1. Tuesday morning: Saw a taxi driver drive on the sidewalk to avoid stopping at a stoplight.
2. Tuesday morning: Flipped off a guy in large blue truck for making a left turn at the exact same time our car was in front of him. It seemed that he was thinking he could pull in front of us if he just went fast enough.
3. Tuesday morning 30 seconds later: Moronic woman changes lanes in front of us without signaling, tries to use car to cut in the car line in front of her. There was a right and a left lane. The right lane was for turning onto a bridge. She pulled over into the right lane and then straddled the dividing line as she tried to pull into the left lane. I flipped her off.
4. Wednesday afternoon: Took a ride with a guy who missed two red lights within 200 meters of each other.
5. Thursday night: Rode down a road with my wife. Cars were parked on both sides of the road. In one instance, cars were parked on both sides of the road and a truck was double parking them in, meaning two lanes of traffic were taken up on a two lane road.
6. Thursday night, on two different occasions cars game speeding out of cross streets and then skidded to stops with their cars hanging in the middle of the road, after they finally looked to the left side and saw that there was cross traffic coming.
7. Later Thursday night: Teenage girl on a bicycle was riding in the middle of the road while talking on a phone.
8. Friday morning: Had to restrain my self from yelling at elementary student for walking across a very dangerous three way intersection diagonally. I figured it wouldn't make any difference because I lack the Korean to talk any sense into the kid, but I think sense left the building when his parents let him walk around busy streets by himself. (He looked to be about six or seven.)

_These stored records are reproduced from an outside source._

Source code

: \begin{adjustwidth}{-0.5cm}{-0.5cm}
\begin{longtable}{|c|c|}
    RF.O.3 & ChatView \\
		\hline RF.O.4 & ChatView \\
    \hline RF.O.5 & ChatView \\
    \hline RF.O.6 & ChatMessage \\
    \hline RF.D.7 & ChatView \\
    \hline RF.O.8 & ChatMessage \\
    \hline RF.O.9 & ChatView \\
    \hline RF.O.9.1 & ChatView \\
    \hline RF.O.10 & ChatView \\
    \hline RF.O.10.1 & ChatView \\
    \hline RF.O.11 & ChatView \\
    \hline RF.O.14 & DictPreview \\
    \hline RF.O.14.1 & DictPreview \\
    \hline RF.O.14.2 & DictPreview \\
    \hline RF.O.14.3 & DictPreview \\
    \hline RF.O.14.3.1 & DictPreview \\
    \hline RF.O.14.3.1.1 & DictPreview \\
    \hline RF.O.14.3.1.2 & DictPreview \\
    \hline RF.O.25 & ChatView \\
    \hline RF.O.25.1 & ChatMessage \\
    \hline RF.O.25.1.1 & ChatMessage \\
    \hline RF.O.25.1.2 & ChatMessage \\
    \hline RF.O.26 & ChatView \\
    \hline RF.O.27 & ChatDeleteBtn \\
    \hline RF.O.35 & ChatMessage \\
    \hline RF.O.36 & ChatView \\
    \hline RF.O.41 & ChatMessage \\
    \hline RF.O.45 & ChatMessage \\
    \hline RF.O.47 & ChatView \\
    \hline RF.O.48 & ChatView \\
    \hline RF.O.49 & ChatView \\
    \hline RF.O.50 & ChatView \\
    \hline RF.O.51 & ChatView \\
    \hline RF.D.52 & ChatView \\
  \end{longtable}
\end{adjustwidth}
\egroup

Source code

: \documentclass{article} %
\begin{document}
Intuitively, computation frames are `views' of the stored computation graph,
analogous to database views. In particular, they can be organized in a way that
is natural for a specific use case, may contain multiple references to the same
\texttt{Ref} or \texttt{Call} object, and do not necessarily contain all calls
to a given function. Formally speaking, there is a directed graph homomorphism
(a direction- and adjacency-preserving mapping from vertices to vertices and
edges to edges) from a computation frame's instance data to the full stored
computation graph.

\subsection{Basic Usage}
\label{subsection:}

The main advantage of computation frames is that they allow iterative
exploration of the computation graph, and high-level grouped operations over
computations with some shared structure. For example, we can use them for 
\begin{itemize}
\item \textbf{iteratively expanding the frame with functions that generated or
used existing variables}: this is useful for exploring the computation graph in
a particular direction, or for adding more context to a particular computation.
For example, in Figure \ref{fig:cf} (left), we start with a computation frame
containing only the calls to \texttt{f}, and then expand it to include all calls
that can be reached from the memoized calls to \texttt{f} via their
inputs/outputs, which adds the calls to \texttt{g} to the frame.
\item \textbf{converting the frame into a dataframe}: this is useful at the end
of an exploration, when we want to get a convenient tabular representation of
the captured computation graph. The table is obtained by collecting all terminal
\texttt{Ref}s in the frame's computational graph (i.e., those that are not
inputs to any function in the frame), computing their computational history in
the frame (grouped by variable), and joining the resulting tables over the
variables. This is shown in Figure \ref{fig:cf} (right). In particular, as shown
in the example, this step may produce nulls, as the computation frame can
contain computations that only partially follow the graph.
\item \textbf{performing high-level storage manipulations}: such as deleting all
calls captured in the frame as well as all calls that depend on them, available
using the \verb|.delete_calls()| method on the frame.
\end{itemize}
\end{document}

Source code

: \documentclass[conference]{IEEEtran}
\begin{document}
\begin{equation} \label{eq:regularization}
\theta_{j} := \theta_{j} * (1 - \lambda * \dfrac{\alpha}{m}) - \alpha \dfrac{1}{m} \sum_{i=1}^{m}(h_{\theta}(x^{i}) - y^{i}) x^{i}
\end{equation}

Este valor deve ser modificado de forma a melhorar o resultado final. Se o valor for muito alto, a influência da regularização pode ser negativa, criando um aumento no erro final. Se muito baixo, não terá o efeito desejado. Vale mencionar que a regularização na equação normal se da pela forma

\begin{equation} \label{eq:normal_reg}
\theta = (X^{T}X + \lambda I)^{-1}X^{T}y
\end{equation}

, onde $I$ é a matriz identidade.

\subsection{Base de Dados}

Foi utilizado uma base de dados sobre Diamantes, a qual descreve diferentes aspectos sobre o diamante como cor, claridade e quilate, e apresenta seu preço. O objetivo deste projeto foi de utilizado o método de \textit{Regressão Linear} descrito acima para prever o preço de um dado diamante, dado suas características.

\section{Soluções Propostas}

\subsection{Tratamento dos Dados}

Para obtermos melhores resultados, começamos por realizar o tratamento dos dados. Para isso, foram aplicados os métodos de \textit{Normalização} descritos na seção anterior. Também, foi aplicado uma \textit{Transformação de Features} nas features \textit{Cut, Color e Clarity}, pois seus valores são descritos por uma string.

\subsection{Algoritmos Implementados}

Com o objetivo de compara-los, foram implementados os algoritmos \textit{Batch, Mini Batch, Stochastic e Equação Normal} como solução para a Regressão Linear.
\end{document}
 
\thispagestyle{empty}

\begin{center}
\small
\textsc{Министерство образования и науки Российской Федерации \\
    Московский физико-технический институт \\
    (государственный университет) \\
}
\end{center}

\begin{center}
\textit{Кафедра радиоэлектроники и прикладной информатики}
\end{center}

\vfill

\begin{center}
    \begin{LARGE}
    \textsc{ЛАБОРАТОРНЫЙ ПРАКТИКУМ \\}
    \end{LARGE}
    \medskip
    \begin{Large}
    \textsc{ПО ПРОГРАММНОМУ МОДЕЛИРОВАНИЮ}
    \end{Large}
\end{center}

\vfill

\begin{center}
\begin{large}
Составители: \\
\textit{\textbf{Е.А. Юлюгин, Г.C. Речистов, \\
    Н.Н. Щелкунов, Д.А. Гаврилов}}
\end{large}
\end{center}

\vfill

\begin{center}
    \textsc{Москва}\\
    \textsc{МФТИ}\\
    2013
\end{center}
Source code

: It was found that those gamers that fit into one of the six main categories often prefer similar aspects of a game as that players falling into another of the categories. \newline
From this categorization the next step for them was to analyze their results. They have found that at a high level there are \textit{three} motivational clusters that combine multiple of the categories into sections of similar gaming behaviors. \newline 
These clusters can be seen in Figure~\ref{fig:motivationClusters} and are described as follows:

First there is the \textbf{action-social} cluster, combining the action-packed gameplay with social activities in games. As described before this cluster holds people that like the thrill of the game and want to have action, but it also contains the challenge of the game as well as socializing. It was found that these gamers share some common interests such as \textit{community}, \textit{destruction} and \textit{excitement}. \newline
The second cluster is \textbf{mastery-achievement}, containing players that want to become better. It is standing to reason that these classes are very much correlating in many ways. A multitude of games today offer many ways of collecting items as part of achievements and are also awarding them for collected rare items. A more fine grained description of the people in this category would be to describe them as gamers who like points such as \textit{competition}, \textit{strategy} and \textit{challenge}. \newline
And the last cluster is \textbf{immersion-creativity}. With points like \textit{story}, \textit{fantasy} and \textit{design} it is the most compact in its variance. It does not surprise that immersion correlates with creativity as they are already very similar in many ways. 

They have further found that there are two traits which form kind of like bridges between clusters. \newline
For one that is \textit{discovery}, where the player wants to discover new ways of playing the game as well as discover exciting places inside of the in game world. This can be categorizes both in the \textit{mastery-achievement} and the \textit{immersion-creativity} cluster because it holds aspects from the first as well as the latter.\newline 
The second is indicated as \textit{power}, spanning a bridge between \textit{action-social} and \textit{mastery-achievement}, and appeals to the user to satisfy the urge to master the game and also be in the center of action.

Well that's enough whinging for one day.

Wednesday, September 1, 2010

Geumsan Restaurant Review 진우동

"Fun Times in South East Korea. Korea's most respected expat blog about restaurants in Jinju's Geumsan Myeon."

The last place I reviewed went belly up and is now going to become a Mom's Touch. I feel this is kind of a loss for Geumsan. 태우 만두 was pretty good, but so is Mom's Touch. I don't know if I'll eat at Mom's Touch though. I like to eat in Geumsan, only when I'm having lunch, and I feel that Mom's touch requires beer. I don't think that it is a very good idea for me to be having work beers between classes.

A few weeks ago a new 분식 chain restaurant opened up in Geumsan. It is called "Jin Oodong." I've been there three times this week, and one time before I went home.

The first time I went there I had the Oodong. Oodon, is usually too salty or not salty enough, or too fishy. This Oodong was passable. I don't really remember it too much.

Last Tuesday I had some Bi bim Mandu. A lot of small places like this do Bi Bim Mandu by frying empty skins and then leaving the vegetables to be filled. This place simply uses fried mandu with the vegetable medley. I think that I like the later version better.

Yesterday I had some Kimchi Chiggae and Kimbab. This wasn't a very memorable meal. The Kimchi in the Chigae was a bit bland. It got points for having some big chunks of pork in it though. The Kimbab tasted a little off, but it was okay.

Today I had hot Bi Bim Bab in a stone bowl. I have to say that this was pretty good.

The highlight of Jin Oodong though is the 반찬. The 반찬 is pretty fresh and numerous. One could get full simply by eating the side dishes. The 계란 말이 (Korean omelet thingy) is flavorful combining a saltiness with a strong onion influence. The other side dishes aren't bad either.

I recommend this place for a good business lunch with friends. Deliveries are also available.